▸ **Task goal**:
Could you print the full listing again, exactly as written?
(Data for analysis begins)
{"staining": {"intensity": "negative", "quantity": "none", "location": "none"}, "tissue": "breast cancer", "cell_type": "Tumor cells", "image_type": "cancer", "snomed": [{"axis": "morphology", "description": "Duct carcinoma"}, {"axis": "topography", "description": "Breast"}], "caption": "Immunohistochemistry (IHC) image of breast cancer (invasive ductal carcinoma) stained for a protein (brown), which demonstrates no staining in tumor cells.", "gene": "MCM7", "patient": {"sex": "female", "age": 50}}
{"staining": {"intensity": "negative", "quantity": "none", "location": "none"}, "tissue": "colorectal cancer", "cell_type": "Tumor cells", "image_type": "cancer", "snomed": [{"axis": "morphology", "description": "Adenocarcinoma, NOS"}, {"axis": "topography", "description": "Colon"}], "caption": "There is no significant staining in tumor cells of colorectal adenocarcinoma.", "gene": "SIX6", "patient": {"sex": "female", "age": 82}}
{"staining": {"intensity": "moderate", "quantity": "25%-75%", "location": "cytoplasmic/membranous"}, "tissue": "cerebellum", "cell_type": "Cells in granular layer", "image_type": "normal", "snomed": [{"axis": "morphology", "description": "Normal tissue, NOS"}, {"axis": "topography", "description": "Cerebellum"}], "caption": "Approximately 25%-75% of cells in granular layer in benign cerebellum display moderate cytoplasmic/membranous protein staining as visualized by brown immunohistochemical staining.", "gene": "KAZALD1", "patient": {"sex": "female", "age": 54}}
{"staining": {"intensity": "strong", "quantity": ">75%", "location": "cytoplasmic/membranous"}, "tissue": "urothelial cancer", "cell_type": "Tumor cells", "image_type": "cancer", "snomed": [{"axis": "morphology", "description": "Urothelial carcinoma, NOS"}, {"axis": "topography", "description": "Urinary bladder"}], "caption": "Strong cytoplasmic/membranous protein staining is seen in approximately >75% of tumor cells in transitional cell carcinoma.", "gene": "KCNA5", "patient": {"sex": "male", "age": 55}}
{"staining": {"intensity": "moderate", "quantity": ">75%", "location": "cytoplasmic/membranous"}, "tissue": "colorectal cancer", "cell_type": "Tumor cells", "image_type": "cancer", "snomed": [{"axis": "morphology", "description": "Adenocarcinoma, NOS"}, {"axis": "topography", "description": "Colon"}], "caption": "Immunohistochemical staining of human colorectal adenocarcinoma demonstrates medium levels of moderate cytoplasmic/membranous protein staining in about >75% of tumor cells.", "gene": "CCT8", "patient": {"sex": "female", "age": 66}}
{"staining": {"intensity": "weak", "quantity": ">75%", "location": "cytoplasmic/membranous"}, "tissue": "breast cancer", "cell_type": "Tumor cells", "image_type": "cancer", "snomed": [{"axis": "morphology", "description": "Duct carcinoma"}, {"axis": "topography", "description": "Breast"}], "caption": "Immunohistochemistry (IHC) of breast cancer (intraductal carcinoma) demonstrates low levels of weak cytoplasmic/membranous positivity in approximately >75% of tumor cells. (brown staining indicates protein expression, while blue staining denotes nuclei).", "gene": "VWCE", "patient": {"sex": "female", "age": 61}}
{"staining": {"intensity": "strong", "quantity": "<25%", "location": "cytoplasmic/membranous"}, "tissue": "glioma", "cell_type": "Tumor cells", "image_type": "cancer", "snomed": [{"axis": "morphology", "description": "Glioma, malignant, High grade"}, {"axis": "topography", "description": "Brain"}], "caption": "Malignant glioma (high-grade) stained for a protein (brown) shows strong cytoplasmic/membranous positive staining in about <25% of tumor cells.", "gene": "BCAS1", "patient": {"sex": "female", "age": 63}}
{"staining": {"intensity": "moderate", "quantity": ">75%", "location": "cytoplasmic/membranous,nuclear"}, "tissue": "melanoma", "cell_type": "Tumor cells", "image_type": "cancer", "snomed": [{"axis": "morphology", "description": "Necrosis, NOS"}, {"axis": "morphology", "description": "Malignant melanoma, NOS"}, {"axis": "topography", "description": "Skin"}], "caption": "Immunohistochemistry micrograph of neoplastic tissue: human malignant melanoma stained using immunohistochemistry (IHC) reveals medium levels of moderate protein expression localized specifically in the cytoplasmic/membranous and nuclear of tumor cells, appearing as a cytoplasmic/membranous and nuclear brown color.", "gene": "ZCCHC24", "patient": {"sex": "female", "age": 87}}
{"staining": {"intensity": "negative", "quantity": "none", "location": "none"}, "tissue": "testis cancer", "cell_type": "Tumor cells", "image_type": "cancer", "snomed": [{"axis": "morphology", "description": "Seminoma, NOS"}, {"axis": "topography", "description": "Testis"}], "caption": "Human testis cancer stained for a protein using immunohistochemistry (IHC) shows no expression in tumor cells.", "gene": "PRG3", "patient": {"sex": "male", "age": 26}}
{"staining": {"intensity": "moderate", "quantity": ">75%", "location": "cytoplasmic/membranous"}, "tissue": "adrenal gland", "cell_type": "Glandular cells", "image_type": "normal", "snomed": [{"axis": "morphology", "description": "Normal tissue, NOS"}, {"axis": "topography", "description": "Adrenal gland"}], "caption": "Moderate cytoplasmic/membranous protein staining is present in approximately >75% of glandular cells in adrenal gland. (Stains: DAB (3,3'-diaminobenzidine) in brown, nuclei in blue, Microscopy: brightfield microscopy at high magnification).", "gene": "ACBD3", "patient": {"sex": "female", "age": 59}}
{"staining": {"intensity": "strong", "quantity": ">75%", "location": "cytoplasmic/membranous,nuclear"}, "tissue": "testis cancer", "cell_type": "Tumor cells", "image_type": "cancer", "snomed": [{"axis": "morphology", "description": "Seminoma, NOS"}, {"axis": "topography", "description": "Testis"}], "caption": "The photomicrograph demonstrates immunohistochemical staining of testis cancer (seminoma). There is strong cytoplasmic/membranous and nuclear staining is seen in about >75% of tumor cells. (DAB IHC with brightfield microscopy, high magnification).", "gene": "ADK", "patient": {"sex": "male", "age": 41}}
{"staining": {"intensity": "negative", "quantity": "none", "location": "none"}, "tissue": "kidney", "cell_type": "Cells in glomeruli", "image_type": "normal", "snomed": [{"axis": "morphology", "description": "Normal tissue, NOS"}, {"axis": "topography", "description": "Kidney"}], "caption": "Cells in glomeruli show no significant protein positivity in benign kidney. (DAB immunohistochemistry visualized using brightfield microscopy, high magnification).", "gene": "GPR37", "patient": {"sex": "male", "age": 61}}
(Data for analysis ends)
▸ **Response below**:
{"staining": {"intensity": "negative", "quantity": "none", "location": "none"}, "tissue": "breast cancer", "cell_type": "Tumor cells", "image_type": "cancer", "snomed": [{"axis": "morphology", "description": "Duct carcinoma"}, {"axis": "topography", "description": "Breast"}], "caption": "Immunohistochemistry (IHC) image of breast cancer (invasive ductal carcinoma) stained for a protein (brown), which demonstrates no staining in tumor cells.", "gene": "MCM7", "patient": {"sex": "female", "age": 50}}
{"staining": {"intensity": "negative", "quantity": "none", "location": "none"}, "tissue": "colorectal cancer", "cell_type": "Tumor cells", "image_type": "cancer", "snomed": [{"axis": "morphology", "description": "Adenocarcinoma, NOS"}, {"axis": "topography", "description": "Colon"}], "caption": "There is no significant staining in tumor cells of colorectal adenocarcinoma.", "gene": "SIX6", "patient": {"sex": "female", "age": 82}}
{"staining": {"intensity": "moderate", "quantity": "25%-75%", "location": "cytoplasmic/membranous"}, "tissue": "cerebellum", "cell_type": "Cells in granular layer", "image_type": "normal", "snomed": [{"axis": "morphology", "description": "Normal tissue, NOS"}, {"axis": "topography", "description": "Cerebellum"}], "caption": "Approximately 25%-75% of cells in granular layer in benign cerebellum display moderate cytoplasmic/membranous protein staining as visualized by brown immunohistochemical staining.", "gene": "KAZALD1", "patient": {"sex": "female", "age": 54}}
{"staining": {"intensity": "strong", "quantity": ">75%", "location": "cytoplasmic/membranous"}, "tissue": "urothelial cancer", "cell_type": "Tumor cells", "image_type": "cancer", "snomed": [{"axis": "morphology", "description": "Urothelial carcinoma, NOS"}, {"axis": "topography", "description": "Urinary bladder"}], "caption": "Strong cytoplasmic/membranous protein staining is seen in approximately >75% of tumor cells in transitional cell carcinoma.", "gene": "KCNA5", "patient": {"sex": "male", "age": 55}}
{"staining": {"intensity": "moderate", "quantity": ">75%", "location": "cytoplasmic/membranous"}, "tissue": "colorectal cancer", "cell_type": "Tumor cells", "image_type": "cancer", "snomed": [{"axis": "morphology", "description": "Adenocarcinoma, NOS"}, {"axis": "topography", "description": "Colon"}], "caption": "Immunohistochemical staining of human colorectal adenocarcinoma demonstrates medium levels of moderate cytoplasmic/membranous protein staining in about >75% of tumor cells.", "gene": "CCT8", "patient": {"sex": "female", "age": 66}}
{"staining": {"intensity": "weak", "quantity": ">75%", "location": "cytoplasmic/membranous"}, "tissue": "breast cancer", "cell_type": "Tumor cells", "image_type": "cancer", "snomed": [{"axis": "morphology", "description": "Duct carcinoma"}, {"axis": "topography", "description": "Breast"}], "caption": "Immunohistochemistry (IHC) of breast cancer (intraductal carcinoma) demonstrates low levels of weak cytoplasmic/membranous positivity in approximately >75% of tumor cells. (brown staining indicates protein expression, while blue staining denotes nuclei).", "gene": "VWCE", "patient": {"sex": "female", "age": 61}}
{"staining": {"intensity": "strong", "quantity": "<25%", "location": "cytoplasmic/membranous"}, "tissue": "glioma", "cell_type": "Tumor cells", "image_type": "cancer", "snomed": [{"axis": "morphology", "description": "Glioma, malignant, High grade"}, {"axis": "topography", "description": "Brain"}], "caption": "Malignant glioma (high-grade) stained for a protein (brown) shows strong cytoplasmic/membranous positive staining in about <25% of tumor cells.", "gene": "BCAS1", "patient": {"sex": "female", "age": 63}}
{"staining": {"intensity": "moderate", "quantity": ">75%", "location": "cytoplasmic/membranous,nuclear"}, "tissue": "melanoma", "cell_type": "Tumor cells", "image_type": "cancer", "snomed": [{"axis": "morphology", "description": "Necrosis, NOS"}, {"axis": "morphology", "description": "Malignant melanoma, NOS"}, {"axis": "topography", "description": "Skin"}], "caption": "Immunohistochemistry micrograph of neoplastic tissue: human malignant melanoma stained using immunohistochemistry (IHC) reveals medium levels of moderate protein expression localized specifically in the cytoplasmic/membranous and nuclear of tumor cells, appearing as a cytoplasmic/membranous and nuclear brown color.", "gene": "ZCCHC24", "patient": {"sex": "female", "age": 87}}
{"staining": {"intensity": "negative", "quantity": "none", "location": "none"}, "tissue": "testis cancer", "cell_type": "Tumor cells", "image_type": "cancer", "snomed": [{"axis": "morphology", "description": "Seminoma, NOS"}, {"axis": "topography", "description": "Testis"}], "caption": "Human testis cancer stained for a protein using immunohistochemistry (IHC) shows no expression in tumor cells.", "gene": "PRG3", "patient": {"sex": "male", "age": 26}}
{"staining": {"intensity": "moderate", "quantity": ">75%", "location": "cytoplasmic/membranous"}, "tissue": "adrenal gland", "cell_type": "Glandular cells", "image_type": "normal", "snomed": [{"axis": "morphology", "description": "Normal tissue, NOS"}, {"axis": "topography", "description": "Adrenal gland"}], "caption": "Moderate cytoplasmic/membranous protein staining is present in approximately >75% of glandular cells in adrenal gland. (Stains: DAB (3,3'-diaminobenzidine) in brown, nuclei in blue, Microscopy: brightfield microscopy at high magnification).", "gene": "ACBD3", "patient": {"sex": "female", "age": 59}}
{"staining": {"intensity": "strong", "quantity": ">75%", "location": "cytoplasmic/membranous,nuclear"}, "tissue": "testis cancer", "cell_type": "Tumor cells", "image_type": "cancer", "snomed": [{"axis": "morphology", "description": "Seminoma, NOS"}, {"axis": "topography", "description": "Testis"}], "caption": "The photomicrograph demonstrates immunohistochemical staining of testis cancer (seminoma). There is strong cytoplasmic/membranous and nuclear staining is seen in about >75% of tumor cells. (DAB IHC with brightfield microscopy, high magnification).", "gene": "ADK", "patient": {"sex": "male", "age": 41}}
{"staining": {"intensity": "negative", "quantity": "none", "location": "none"}, "tissue": "kidney", "cell_type": "Cells in glomeruli", "image_type": "normal", "snomed": [{"axis": "morphology", "description": "Normal tissue, NOS"}, {"axis": "topography", "description": "Kidney"}], "caption": "Cells in glomeruli show no significant protein positivity in benign kidney. (DAB immunohistochemistry visualized using brightfield microscopy, high magnification).", "gene": "GPR37", "patient": {"sex": "male", "age": 61}}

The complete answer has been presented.